Il sistema di Gold Standard rimase in vigore fino al periodo compreso tra le due guerre mondiali, quando, in seguito a ragioni di ordine storico, ma soprattutto economico, dato che la produzione mondiale di oro non riusciva più a tenere il passo con le necessità degli scambi internazionali, entrò definitivamente in crisi, lasciando il posto ai sistemi monetari a corso forzoso, laddove cioè le monete non avevano più nessun riferimento a una merce (l'oro in particolare) che ne potesse definire il valore. Senza più alcun legame con l'oro, i tassi di cambio da fissi divennero flessibili, ossia variabili in relazione all'andamento della domanda e dell'offerta che si determinava sui mercati per ciascuna valuta.

Gli accordi di Bretton Woods


Nel 1944, per riportare ordine nel sistema monetario internazionale, i rappresentanti di Stati Uniti, Gran Bretagna e di altri 42 Paesi si incontrarono nella cittadina americana di Bretton Woods, nel New Hampshire, per concordare nuove regole capaci di garantire ai tassi di cambio quella stabilità che essi avevano conosciuto negli anni precedenti la prima guerra mondiale. Nacque cosi il sistema di Gold Exchange Standard, che prendeva ancora l'oro come unità di misura, ma affidava soltanto agli Stati Uniti il compito di mantenere la parità tra la loro moneta e il metallo giallo, secondo un rapporto che era di circa 35 dollari per ogni oncia d'oro, mentre gli altri Paesi si impegnavano a mantenere la parità con il dollaro.

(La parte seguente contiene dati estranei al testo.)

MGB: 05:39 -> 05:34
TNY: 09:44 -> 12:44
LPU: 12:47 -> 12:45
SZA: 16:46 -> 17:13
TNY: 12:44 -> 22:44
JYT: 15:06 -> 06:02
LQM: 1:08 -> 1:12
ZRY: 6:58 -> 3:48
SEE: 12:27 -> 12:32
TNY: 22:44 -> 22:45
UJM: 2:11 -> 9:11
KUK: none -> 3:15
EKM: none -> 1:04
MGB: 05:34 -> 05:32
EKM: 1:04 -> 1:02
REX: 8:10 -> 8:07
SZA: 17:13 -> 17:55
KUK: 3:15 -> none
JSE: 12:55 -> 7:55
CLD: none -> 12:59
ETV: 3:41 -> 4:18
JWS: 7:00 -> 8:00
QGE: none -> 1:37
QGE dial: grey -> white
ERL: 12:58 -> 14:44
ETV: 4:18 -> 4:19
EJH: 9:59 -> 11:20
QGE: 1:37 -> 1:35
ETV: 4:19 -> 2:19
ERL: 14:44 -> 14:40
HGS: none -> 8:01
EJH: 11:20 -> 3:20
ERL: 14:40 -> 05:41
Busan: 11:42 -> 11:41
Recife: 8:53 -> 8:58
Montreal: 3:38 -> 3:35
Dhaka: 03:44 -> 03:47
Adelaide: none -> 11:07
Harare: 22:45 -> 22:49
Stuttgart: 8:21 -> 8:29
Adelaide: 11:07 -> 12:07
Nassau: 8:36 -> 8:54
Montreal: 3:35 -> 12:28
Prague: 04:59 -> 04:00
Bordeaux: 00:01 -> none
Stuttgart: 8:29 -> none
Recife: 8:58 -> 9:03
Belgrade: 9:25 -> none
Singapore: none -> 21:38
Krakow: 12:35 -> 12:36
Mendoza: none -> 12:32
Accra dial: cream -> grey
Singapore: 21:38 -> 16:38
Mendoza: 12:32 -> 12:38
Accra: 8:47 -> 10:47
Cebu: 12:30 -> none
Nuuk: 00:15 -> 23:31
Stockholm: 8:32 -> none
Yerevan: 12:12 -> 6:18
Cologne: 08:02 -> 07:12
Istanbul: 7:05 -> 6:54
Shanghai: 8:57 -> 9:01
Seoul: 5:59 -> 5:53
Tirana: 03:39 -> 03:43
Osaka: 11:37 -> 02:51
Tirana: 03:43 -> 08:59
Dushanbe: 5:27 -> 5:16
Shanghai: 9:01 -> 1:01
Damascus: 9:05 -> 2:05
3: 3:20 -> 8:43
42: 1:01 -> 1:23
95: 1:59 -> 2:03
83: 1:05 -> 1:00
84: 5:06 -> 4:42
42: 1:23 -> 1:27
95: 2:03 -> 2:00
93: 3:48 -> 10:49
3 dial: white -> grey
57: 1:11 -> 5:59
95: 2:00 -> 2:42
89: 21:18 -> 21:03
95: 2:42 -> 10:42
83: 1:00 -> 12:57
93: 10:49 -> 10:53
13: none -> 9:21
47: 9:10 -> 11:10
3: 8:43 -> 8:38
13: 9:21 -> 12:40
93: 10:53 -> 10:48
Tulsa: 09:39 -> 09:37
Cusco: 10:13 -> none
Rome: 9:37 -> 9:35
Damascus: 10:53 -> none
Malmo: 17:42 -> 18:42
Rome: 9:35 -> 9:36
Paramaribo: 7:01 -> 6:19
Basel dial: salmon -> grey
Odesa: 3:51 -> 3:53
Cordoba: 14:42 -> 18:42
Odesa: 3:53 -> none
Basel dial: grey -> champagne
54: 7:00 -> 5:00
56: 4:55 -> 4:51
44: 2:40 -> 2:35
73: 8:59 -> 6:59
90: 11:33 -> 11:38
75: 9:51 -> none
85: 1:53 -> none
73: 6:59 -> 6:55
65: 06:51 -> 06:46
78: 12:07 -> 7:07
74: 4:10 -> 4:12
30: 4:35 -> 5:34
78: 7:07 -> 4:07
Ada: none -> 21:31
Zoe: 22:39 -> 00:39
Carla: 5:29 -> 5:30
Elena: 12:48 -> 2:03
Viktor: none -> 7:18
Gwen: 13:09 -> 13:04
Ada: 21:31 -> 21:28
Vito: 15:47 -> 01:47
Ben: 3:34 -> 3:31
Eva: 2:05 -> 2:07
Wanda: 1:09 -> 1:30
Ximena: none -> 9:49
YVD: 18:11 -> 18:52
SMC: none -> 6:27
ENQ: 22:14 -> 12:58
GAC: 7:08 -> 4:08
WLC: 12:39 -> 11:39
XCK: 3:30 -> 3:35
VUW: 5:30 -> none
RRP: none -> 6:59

Il cambio tra dollaro e lira, per esempio, venne fissato a 625 lire per un dollaro e l'Italia si impegnò a mantenere stabile questo valore. La piena convertibilità tra dollaro e oro di tale sistema consentiva alla moneta americana di svolgere una funzione del tutto simile a quella che l'oro aveva svolto fino al 1931, ossia di essere utilizzata come strumento dl riserva e mezzo di pagamento internazionale, permettendo alle Banche centrali di compensare le loro operazioni non più tramite l'oro, ma attraverso i dollari.
Tale posizione avvantaggiava enormemente gli Stati Uniti, che erano l'unico Paese s poter effettuare i pagamenti internazionali con la propria moneta e a definire il metro di misura delle transazioni internazionali, soprattutto di materie prime.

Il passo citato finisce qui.